File size: 6,130 Bytes
3eee1a6 54028f4 3eee1a6 |
1 2 3 4 5 6 7 8 9 10 11 12 13 14 15 16 17 18 19 20 21 22 23 24 25 26 27 28 29 30 31 32 33 34 35 36 37 38 39 40 41 42 43 44 45 46 47 48 49 50 51 52 53 54 55 56 57 58 59 60 61 62 63 64 65 66 67 68 69 70 71 72 73 74 75 76 77 78 79 80 81 82 83 84 85 86 87 88 89 90 91 92 93 94 95 96 97 98 99 100 101 102 103 104 105 106 107 108 109 110 111 112 113 114 115 116 117 118 119 120 121 122 123 124 125 126 127 128 129 130 131 132 133 134 135 136 137 138 139 140 141 142 143 144 145 146 147 148 149 150 151 152 153 154 155 156 157 158 159 160 161 162 |
---
language:
- en
- ko
library_name: transformers
license: other
license_name: upstage-solar-license
pipeline_tag: text-generation
tags:
- upstage
- solar
- moe
- 100b
- llm
- nota
- quantization
---
# **Solar-Open-100B-NotaMoeQuant-Int4**
This repository provides **Upstage’s flagship model, [Solar-Open-100B](https://huggingface.co/upstage/Solar-Open-100B)**, packaged with [**Nota AI**](https://www.nota.ai/)’s proprietary quantization technique specifically developed for Mixture-of-Experts (MoE)-based LLMs. Unlike conventional quantization methods, this approach incorporates a novel method designed to mitigate representation distortion that can occur when experts are mixed under quantization in MoE architectures.
## Overview
- **Base model:** [Solar-Open-100B](https://huggingface.co/upstage/Solar-Open-100B)
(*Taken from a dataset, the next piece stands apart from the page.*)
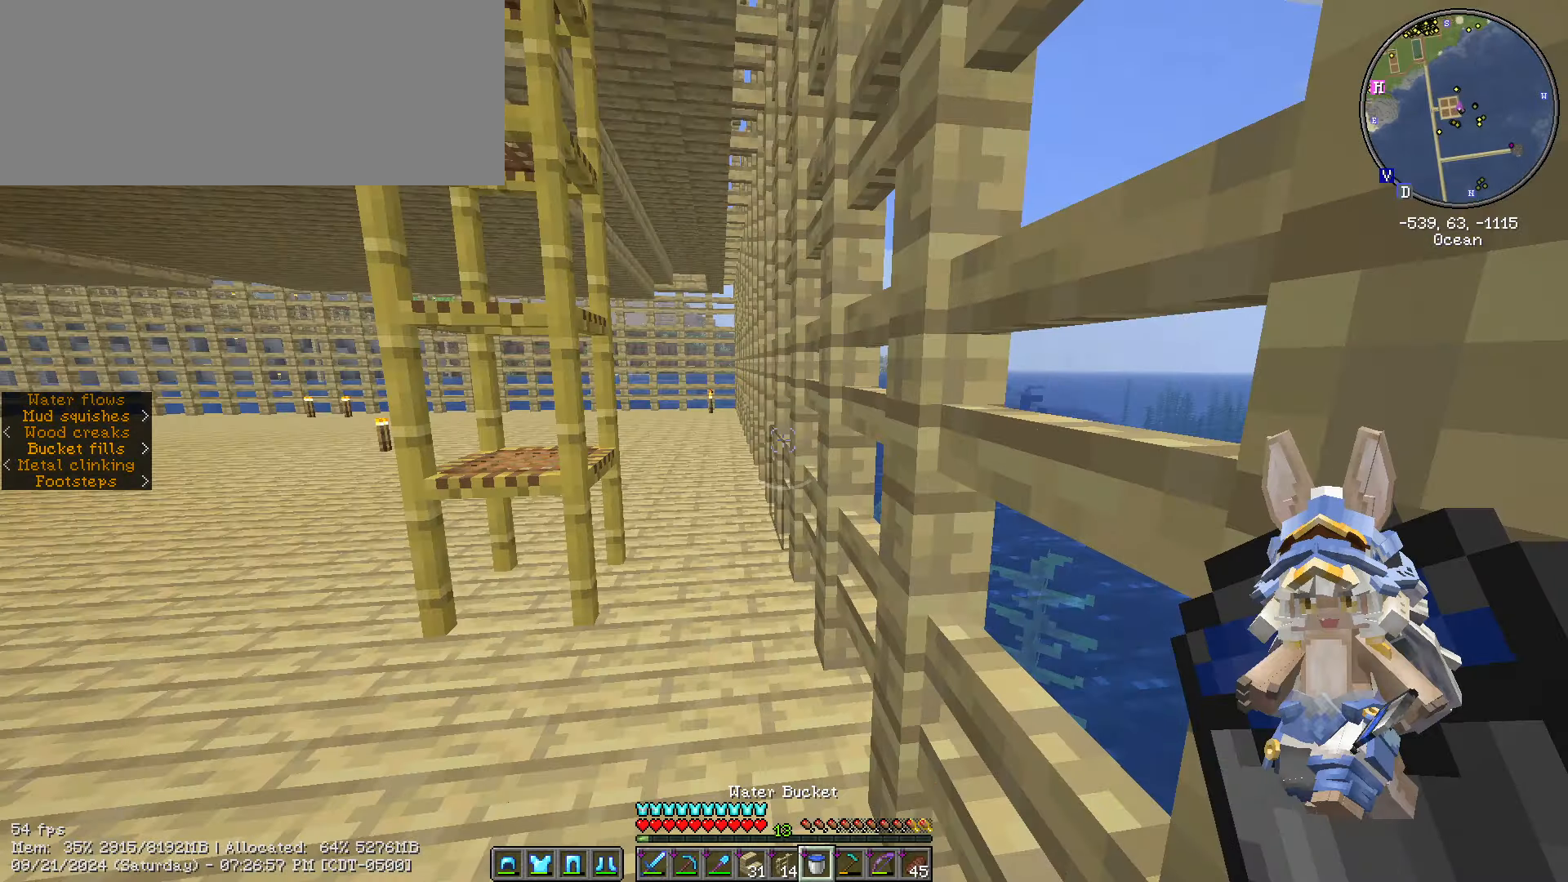
{"keys": [], "mouse": [], "events": [[200, "a", "up"], [450, "w", "up"]]}
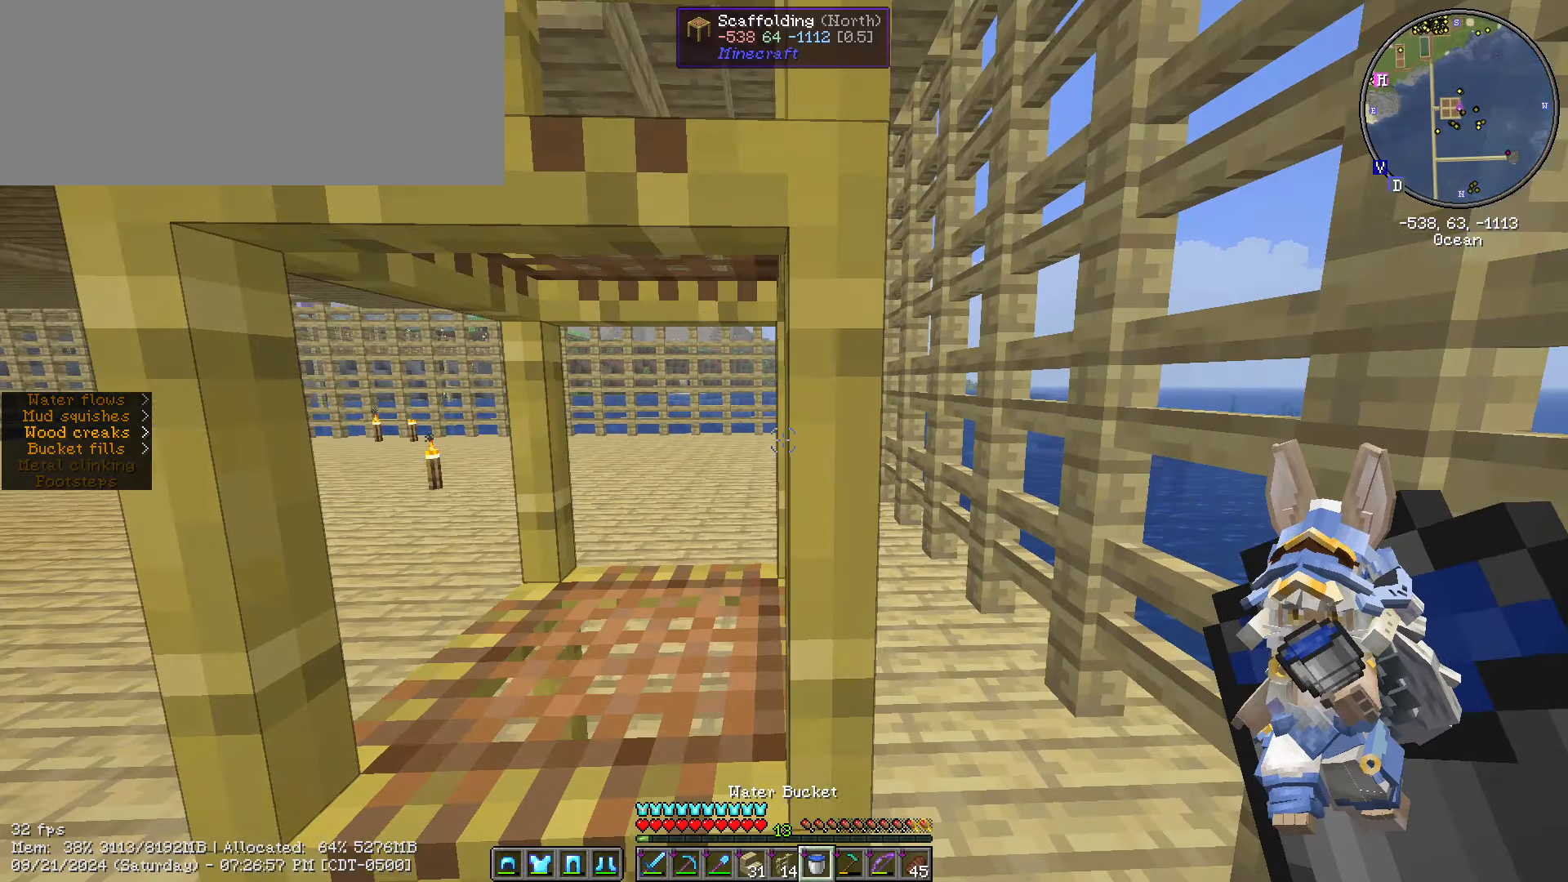
{"keys": [], "mouse": [], "events": [[116, "caps_lock", "down"], [200, "caps_lock", "up"], [300, "caps_lock", "down"], [450, "caps_lock", "up"]]}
- **Quantization:** Int4 weight-only
- **Packing format:** `auto_round:auto_gptq` (ensuring backend compatibility with PyTorch and vLLM)
- **Quantization group size:** 128
- **Supported tensor parallel sizes:** {1,2}
- **Hardware Requirements:**
* **Minimum:** 2 x NVIDIA A100 (80GB)
## License
This repository contains both model weights and code,
which are licensed under different terms:
1. MODEL WEIGHTS (*.safetensors)
Licensed under **Upstage Solar License**
See: https://huggingface.co/upstage/Solar-Open-100B/blob/main/LICENSE
2. CODE (*.py, *.json, *.jinja files)
Licensed under **Apache License 2.0**
See: https://www.apache.org/licenses/LICENSE-2.0
## Performance
- English
| |**Solar-Open-100B**|**Nota MoE Quantization (Ours)**|**AutoRound**|**cyankiwi AWQ**|
|--- | --- | --- | --- | --- |
|PPL (WikiText-2)↓|6.06 |**6.81** |7.12 |30.52 |
|PPL (C4)↓ |20.37 |**20.84** |20.94 |50.16 |
|PIQA↑ |82.37 |**82.75** |82.05 |78.94 |
|BoolQ↑ |84.89 |84.86 |**85.29** |68.87 |
|ARC-E↑ |87.25 |**86.48** |85.77 |83.12 |
|ARC-C↑ |61.43 |**61.69** |60.84 |56.40 |
|TruthfulQA↑ |59.25 |**60.14** |59.18 |52.38 |
|WinoGrande↑ |76.09 |**75.77** |**75.77** |68.59 |
- Korean
| |**Solar-Open-100B**|**Nota MoE Quantization (Ours)**|**AutoRound**|**cyankiwi AWQ**|
|--- | --- | --- | --- | --- |
|HRM8K↑ |81.52 |80.68 |**81.56** |32.67 |
|MMLU-ProX-Lite↑ |55.44 |**51.84** |51.26 |6.19 |
|KoBEST↑ |62.00 |**62.80** |61.80 |61.80 |
|CLiCK↑ |71.33 |**70.03** |69.77 |51.18 |
- Model weigth memory footprint
|**Solar-Open-100B**|**Nota MoE Quantization (Ours)**|**cyankiwi AWQ**|
| --- | --- | --- |
|191.2 GB |51.9 GB |57.0 GB |
* Note
- ↑ / ↓ denote the direction of improvement: higher is better (↑), lower is better (↓).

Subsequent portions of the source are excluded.